Mehr kann ich dazu nicht sagen. Bis auf einen einzigen Gedanken, ist mein Gehirn komplett leergefegt; diese Stimme war tatsächlich dort. Ich war gestern Abend nicht einfach betrunken und habe halluziniert. Jemand hat in meinem Kopf gesessen und mit mir geredet - und dieser jemand war es auch, der an meinem Geburtstag etwas mit Ginny angefangen hat, nur um es irgendwann demnächst zu beenden. Dieser jemand war es, der mir meinen besten Freund genommen hat, um ein wenig Spaß beim Ficken zu haben. Dieser jemand hat mein Leben komplett auf den Kopf gestellt; es ruiniert.
"Schatz, wir sind so froh, dich wiederzuhaben", bringt meine Mutter zwischen Schluchzern hervor, "Natürlich haben wir versucht, diese andere Seite von dir so gut es geht zu akzeptieren, doch das warst einfach nicht du. Ich bin so froh, dass du-"

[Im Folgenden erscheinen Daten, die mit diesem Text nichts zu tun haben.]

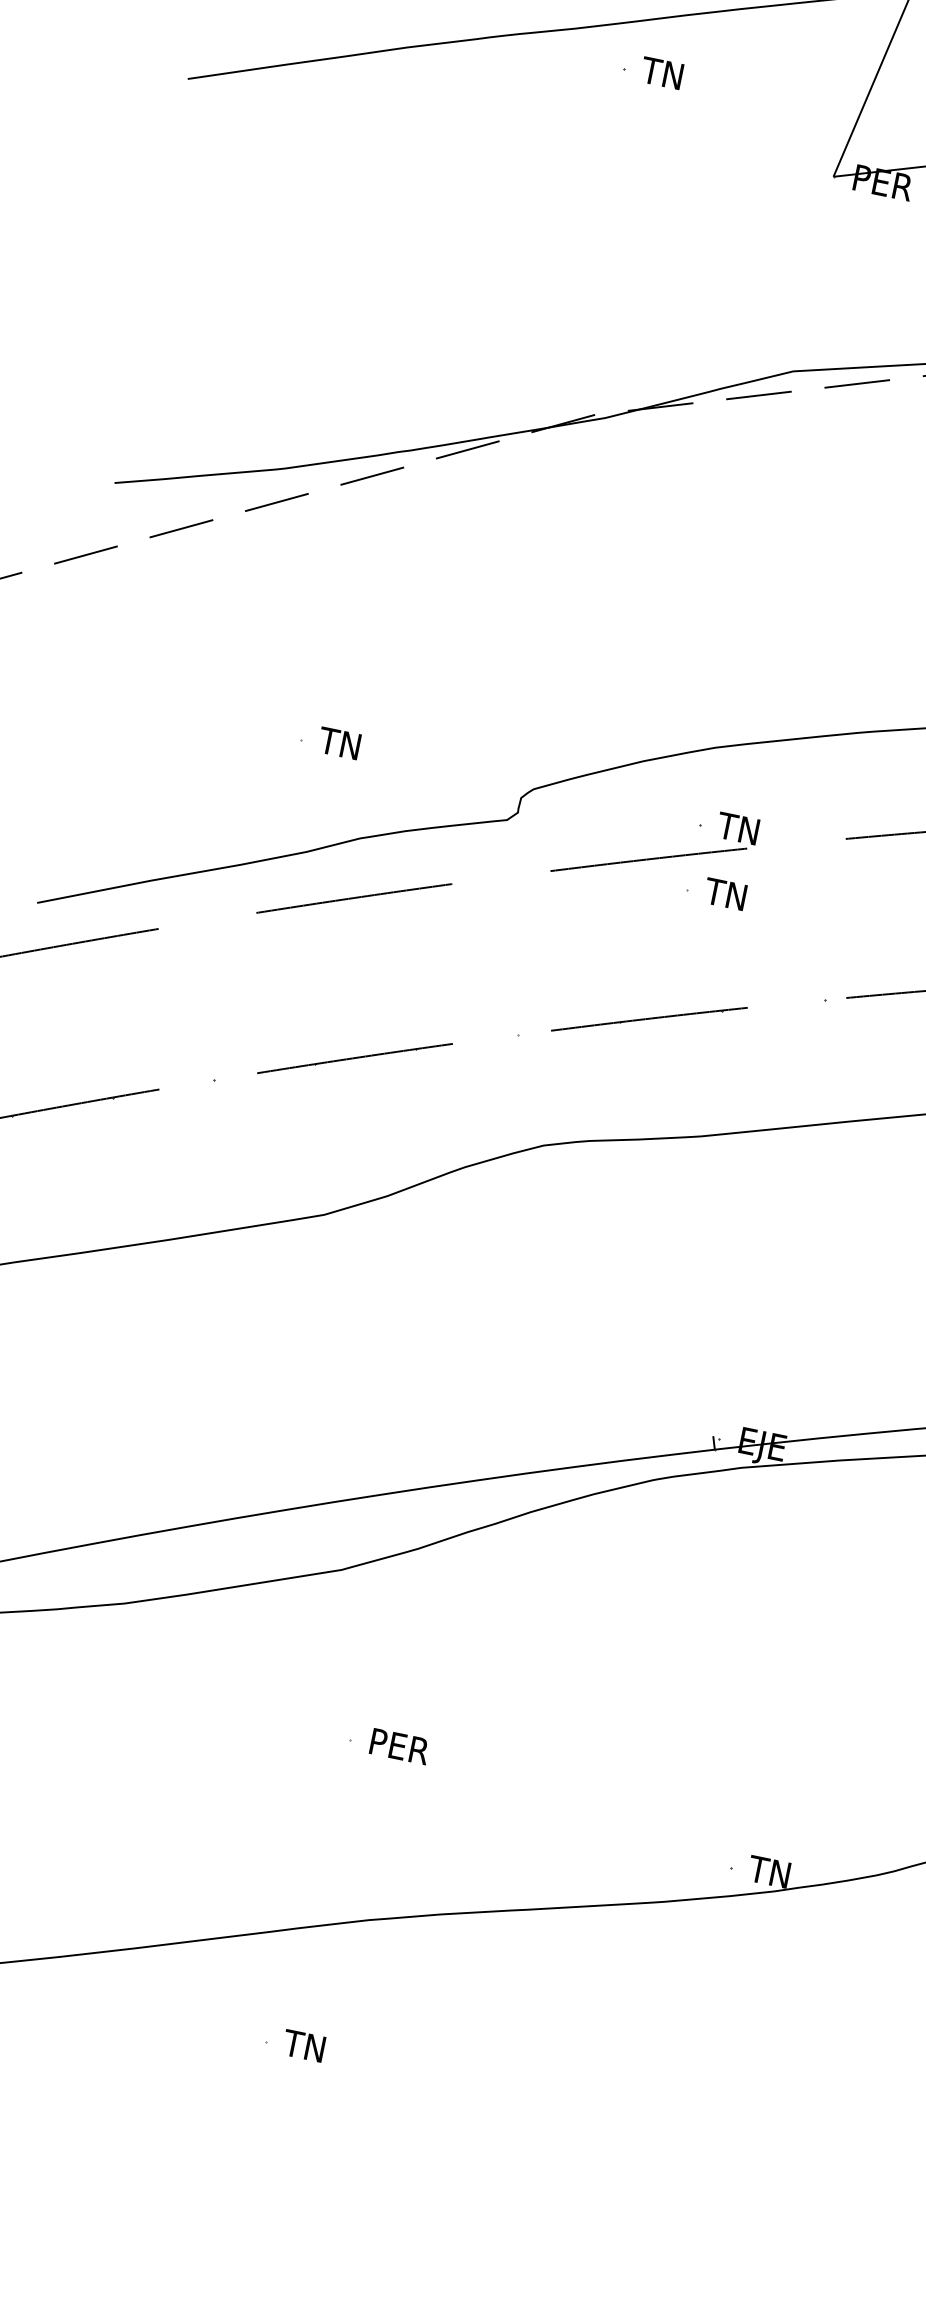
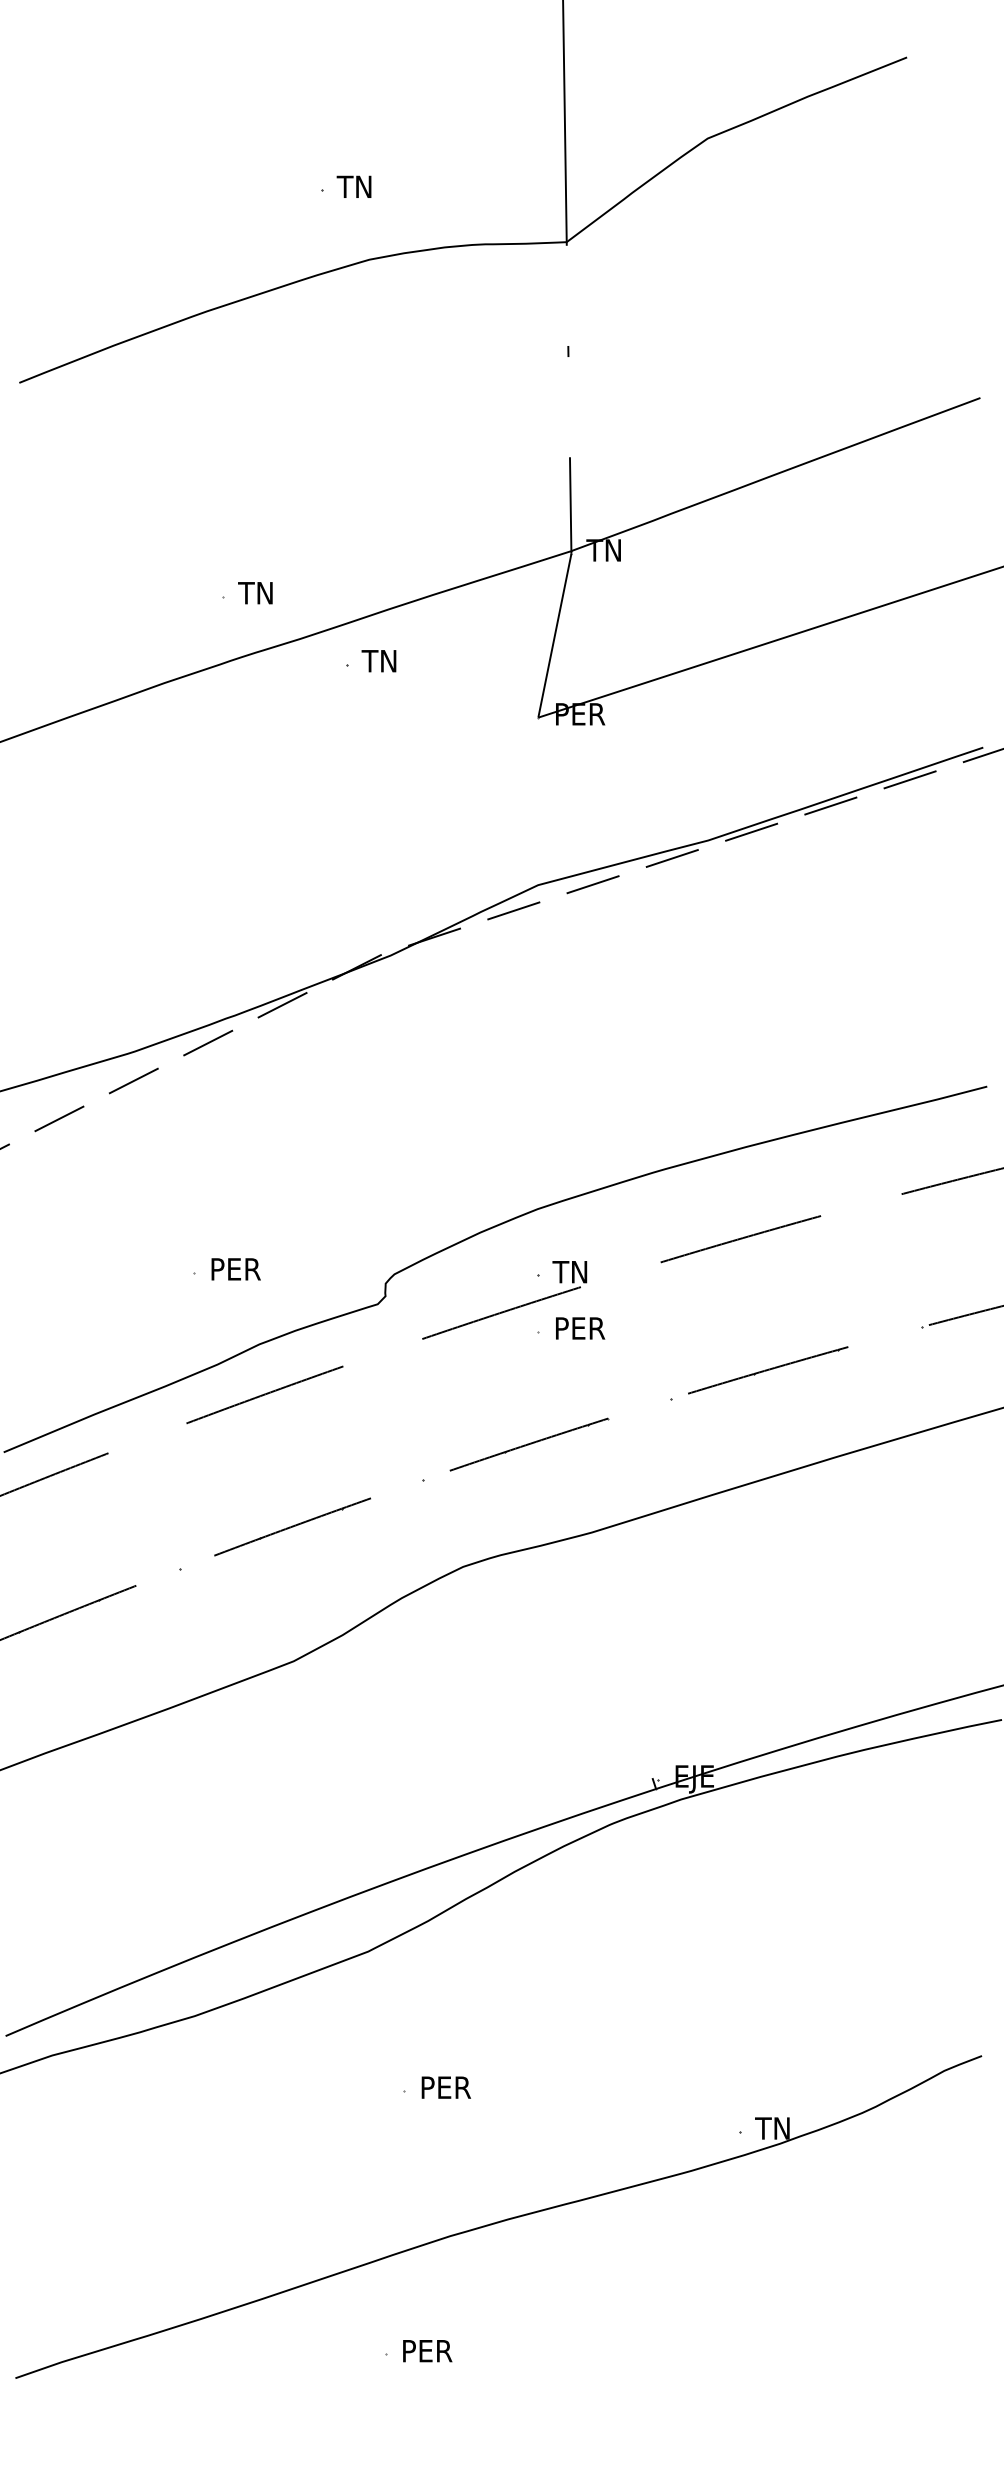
text: (348, 745) -> (234, 1269), TN -> PER
text: (735, 896) -> (579, 1328), TN -> PER
text: (313, 2048) -> (426, 2351), TN -> PER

Mein Vater ist aufgestanden und hat ihr eine Hand auf die Schulter gelegt, wie ich bemerken muss. Jimmy knautscht lustlos auf seinem Brot herum, während er den Tisch betrachtet.
"Warum habt ihr es mir nicht gleich gesagt? Ich meine, ihr wusstest es doch schon lange."
"Wir dachten, es würde irgendwann vorbeigehen. Abgesehen davon hatten wir Angst, wie du damit umgehen würdest, wenn du es erfährst", erklärt Dad. Als Antwort kann ich nur nicken, ehe ich mich erhebe und zur Treppe gehe.
"Ich muss etwas allein sein, tut mir leid", nuschel ich und gehe die Treppe hinauf, um mich in meinem Zimmer aufs Bett fallen zu lassen. Abwesend starre ich an die Decke; was soll ich jetzt machen? Ich bin nicht allein in meinem Kopf - und ich kann es nicht einmal mehr ignorieren. Damals dachte ich, ich wäre einfach nur vergesslich. Jetzt
weiß ich, dass in meinem Kopf noch ein anderer hockt - und im Gegensatz zu vorher bin ich mir dieser Präsenz bewusst. Ich habe mitbekommen, als sie meinen Körper übernommen hat. Ich habe mit ihr geredet.